Neste tempo onde as modas florescem e falecem a uma velocidade estonteante, poucos escritores assistem a uma glória póstuma semelhante à de Albert Camus. Quando faltam poucas semanas para ser assinalado o 50º aniversário da sua trágica morte, num brutal acidente rodoviário, anunciam-se novos lançamentos editoriais em Paris que se destinam a iluminar o legado do autor d’ A Peste: um vasto Dictionnaire sobre a sua obra, com 992 páginas; Les Derniers Jours de la Vie d’ Albert Camus, de José Lenzini, com a chancela da editora Actes Sud; e a biografia elaborada pela sua filha Catherine, para a editora Lafon, que promete imagens e documentos inéditos, sob o título Solitaire e Solidarie. Título perfeito que vem juntar-se a tantos outros dedicados ao vencedor do Nobel da Literatura de 1957, de quem Jean-Paul Sartre – que foi seu amigo antes do tão propalado corte de relações entre ambos, em 1952, por divergências políticas – chegou a censurar por escrever “demasiado bem”.
Militante comunista em 1934, na sua Argélia natal, de pai operário e mãe analfabeta, Camus rompeu com o marxismo ao tomar conhecimento dos crimes de Estaline. Ao contrário de Sartre, e remando contra os postulados de Marx, rejeitou o conceito de “violência progressista” insurgindo-se contra os totalitarismos de todos os matizes e o terrorismo como forma de acção política com o mesmo vigor com que, enquanto jovem jornalista, se indignara contra a exploração colonial nas páginas do Alger Républicain com uma série de reportagens na Cabília que deixaram rasto. Ficou célebre a sua declaração proferida em 1957 na Suécia, quando ali se deslocou para receber o Nobel: “Neste momento, lançam-se bombas sobre os eléctricos em Argel. A minha mãe poderá ir num desses eléctricos. Se isso é a justiça, prefiro a minha mãe.” As bombas da Frente de Libertação Nacional, que se opunha ao domínio colonial francês, eram a seu ver tão injustificadas como os tiros mortais contra os dispersos soldados alemães que restavam em Paris após a Libertação, em Agosto de 1944. “Uma vez mais a Justiça tem de ser comprada com o sangue dos homens”, protestou num célebre editorial do Combat. Eis um tema recorrente na sua obra literária e jornalística: os fins não justificam os meios.
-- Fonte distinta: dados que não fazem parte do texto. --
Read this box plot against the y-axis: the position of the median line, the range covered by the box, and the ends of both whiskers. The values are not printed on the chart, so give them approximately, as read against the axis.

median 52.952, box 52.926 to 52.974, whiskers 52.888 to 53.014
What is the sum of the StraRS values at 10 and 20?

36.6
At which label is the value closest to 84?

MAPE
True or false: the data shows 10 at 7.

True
A memória deste homem que desconfiava de todos os poderes é hoje cortejada pelo poder político: o presidente Nicolas Sarkozy anunciou a intenção de transferir os seus restos mortais da aldeia de Loumarin, na Provença, para o Panteão – honra apenas concedida, na última década e meia, a André Malraux (1996) e Alexandre Dumas (2002). Proclama-se admirador da sua obra, a tal ponto que quis conhecer a praia de Tipaza, cenário de uma cena capital d'O Estrangeiro – um livro que não cessa de ser campeão de vendas – durante uma recente visita oficial à Argélia. E foi ao ponto de sublinhar: “Graças a Albert Camus, sinto a nostalgia, cada vez que venho à Argélia, de não ter nascido no norte de África.” Palavras que poderiam ser subscritas por milhares de admiradores do escritor. Camus está na moda - o que não deixa de ser irónico, pois ele definia o intelectual como "um homem que sabe resistir à moda dos tempos". A explicação para isto pode ser encontrada no inesquecível obituário que Sartre lhe dedicou no France-Observateur, a 7 de Janeiro de 1960: "O seu humanismo teimoso, estreito e puro, austero e sensual, travava um combate incerto contra os acontecimentos maciços e disformes deste tempo. Mas, inversamente, pela espontaneidade das suas recusas, reafirmava, no coração da nossa época, contra os maquiavelismos, contra o bezerro de ouro do realismo, a existência do facto moral."